Standard ML was proposed in 1983, designed from '84-'88, and defined in Definition of Standard ML (Milner, Tofte, Harper, MIT Press, 1990), with a commentary by Milner and Tofte (MIT Press, 1990).
Standard ML '97 is a modest revision (and simplification) of the language, defined in The Definition of Standard ML (Revised) (Milner, Tofte, Harper, MacQueen, MIT Press, 1997).
The name of the revised language remains "Standard ML", but we also refer to it as "Standard ML '97" or "SML '97" to distinguish it from the 1990 version, which can be referred to as "SML '90".
At the same time, the new SML Basis Library is added to the specification of the language. The new basis library is intended to support a wide range of systems and applications programming: it specifies a broad collection of predefined modules that provide basic types, input/output facilities, and interfaces for interacting with the host operating system in a portable way.
The highlights of the language changes in SML '97 are given below.

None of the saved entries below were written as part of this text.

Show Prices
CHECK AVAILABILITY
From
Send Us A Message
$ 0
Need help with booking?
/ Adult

For much more detail on the changes, and suggestions on how to convert SML '90 code to run under SML '97, see the SML '97 Conversion Guide.

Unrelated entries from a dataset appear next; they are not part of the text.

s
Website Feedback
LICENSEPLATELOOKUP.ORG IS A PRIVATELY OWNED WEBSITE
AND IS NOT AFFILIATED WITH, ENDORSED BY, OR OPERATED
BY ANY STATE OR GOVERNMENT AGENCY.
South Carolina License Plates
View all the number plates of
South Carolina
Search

The principal language changes in SML '97 are:
- The elimination of imperative type variables. The role of imperative type variables in constraining polymorphism in the presence of effects is now played by the value restriction, which allows the type of a val binding to be generalized only when the right hand side is an expression in a restricted form called a value expression. A value expression is either a constant, a variable, a function expression (i.e. a lambda expression) or is built from these elements using products and constructions.
- The elimination of structure sharing. Type sharing is still available, and the structure sharing notation remains, but is interpreted in a weaker sense, as an indirect way of expressing type sharing. The role of type sharing is restricted somewhat so as not to conflict with type definitions.

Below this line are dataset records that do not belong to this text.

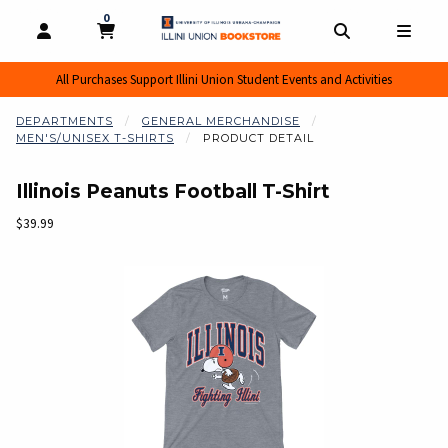
0
MY CART, 0 ITEMS
MY CART
OPEN AND CLOSE PROFILE LINKS
OPEN AND CL
OPEN
All Purchases Support Illini Union Student Events and Activities
DEPARTMENTS
GENERAL MERCHANDISE
MEN'S/UNISEX T-SHIRTS
PRODUCT DETAIL
Illinois Peanuts Football T-Shirt
Our Price:
$39.99
Begin product images. Click on product images to enlarge.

- The addition of type definitions in signatures. There is also a new where type notation that allows one to modify an existing signature by adding definitions for its type components. New forms of datatype specifications and definitions allow a datatype to be defined to be the same as an existing datatype.
A SML '97 Conversion Guide covers the issues of converting programs from SML/NJ 0.93 to SML '97 (SML/NJ 110). A useful conversion aid is the Top Level Environment Comparison, which summarizes the differences between the top level environments of SML/NJ 0.93 (which is assumed by some older textbooks) and the new SML '97 (SML/NJ 110) top level. Full documentation for the Basis Library is available online.
The following new editions of ML programming textbooks describe SML '97.
- Paulson's ML for the Working Programmer (2nd edition)
- Ullman's Elements of ML Programming (ML97 Edition)
- Standard ML of New Jersey
- SML/NJ versions 110 and later implement SML '97 plus some extra features (vector expressions and patterns, OR patterns, withtype in signatures, higher-order modules).
- Moscow ML
- An implementation based on code from Caml Special Light. The module system provides some extra features (higher-order modules, first-class structures, recursive modules).
- ML Kit
- The ML Kit implements SML '97 and uses region analysis for memory management. The module system is implemented using a scheme called "static interpretation".
- A whole program compiler for SML '97.
- Versions 4 and later implement SML '97.